MATERIAL SHOWN:
━━━━

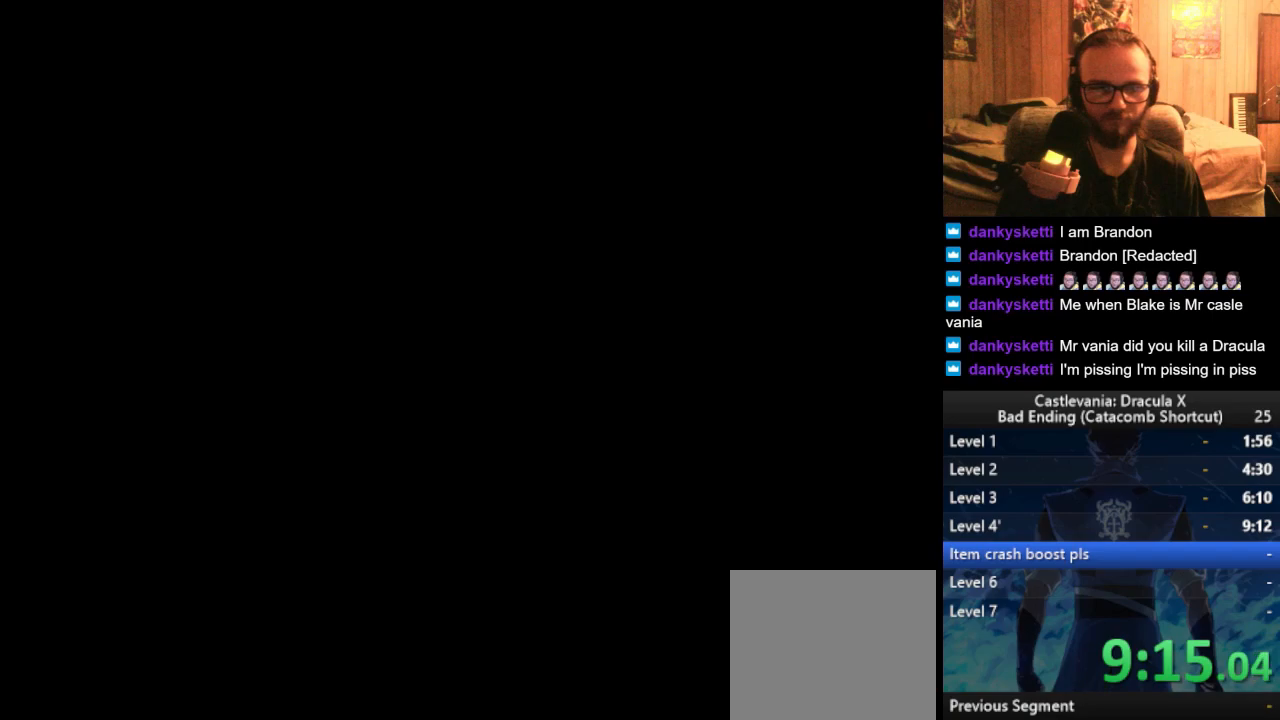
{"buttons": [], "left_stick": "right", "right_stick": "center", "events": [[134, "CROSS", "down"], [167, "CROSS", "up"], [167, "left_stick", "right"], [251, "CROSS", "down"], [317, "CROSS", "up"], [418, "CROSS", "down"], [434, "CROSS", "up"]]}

━━━━

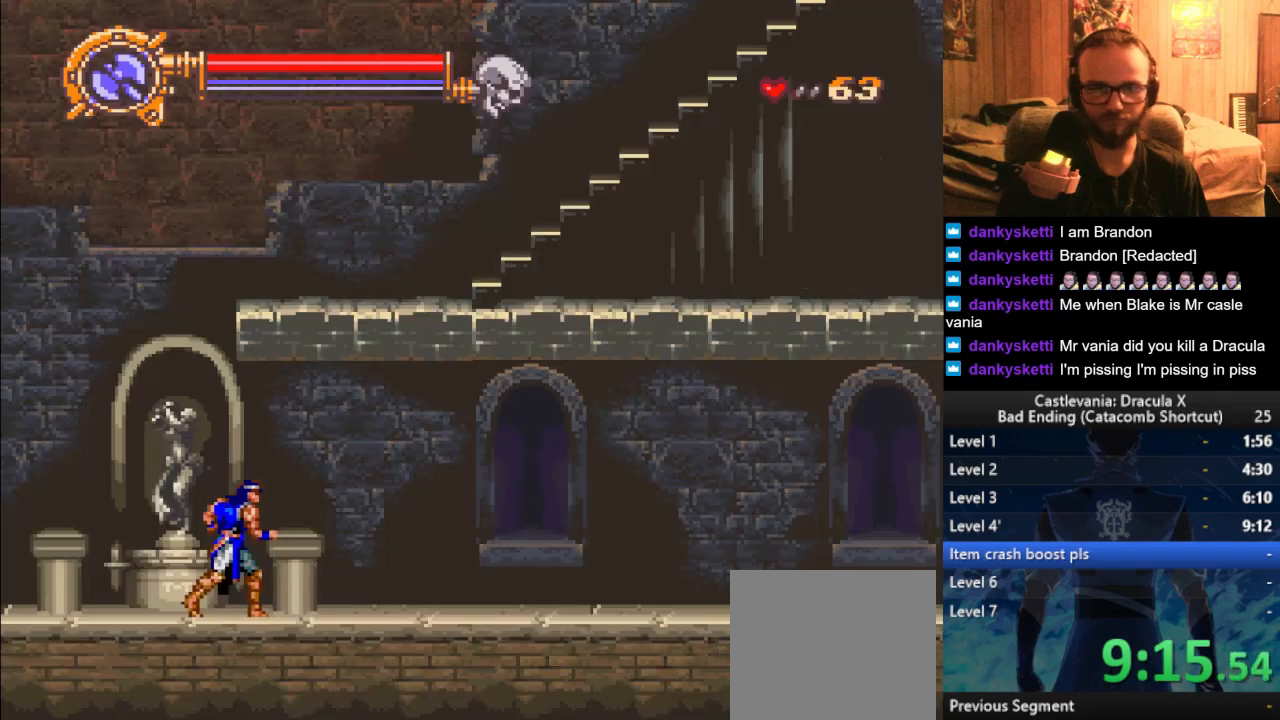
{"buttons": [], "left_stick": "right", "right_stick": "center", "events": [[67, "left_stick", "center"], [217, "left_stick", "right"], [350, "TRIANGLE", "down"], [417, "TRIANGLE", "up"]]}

━━━━

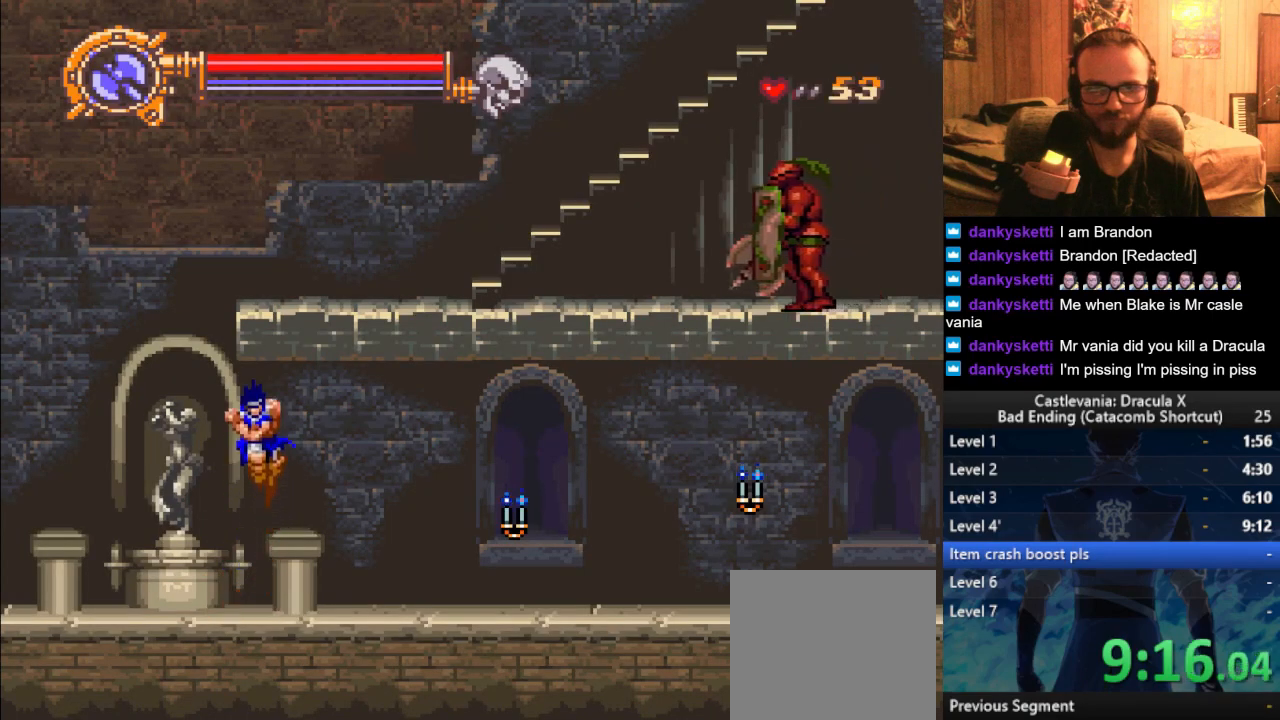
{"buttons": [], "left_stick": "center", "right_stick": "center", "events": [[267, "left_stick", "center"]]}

━━━━

ACTION ITEM: Within the material above, find every line containing the word "down" and copy it.

COMPLETED TASK:
{"buttons": [], "left_stick": "right", "right_stick": "center", "events": [[134, "CROSS", "down"], [167, "CROSS", "up"], [167, "left_stick", "right"], [251, "CROSS", "down"], [317, "CROSS", "up"], [418, "CROSS", "down"], [434, "CROSS", "up"]]}
{"buttons": [], "left_stick": "right", "right_stick": "center", "events": [[67, "left_stick", "center"], [217, "left_stick", "right"], [350, "TRIANGLE", "down"], [417, "TRIANGLE", "up"]]}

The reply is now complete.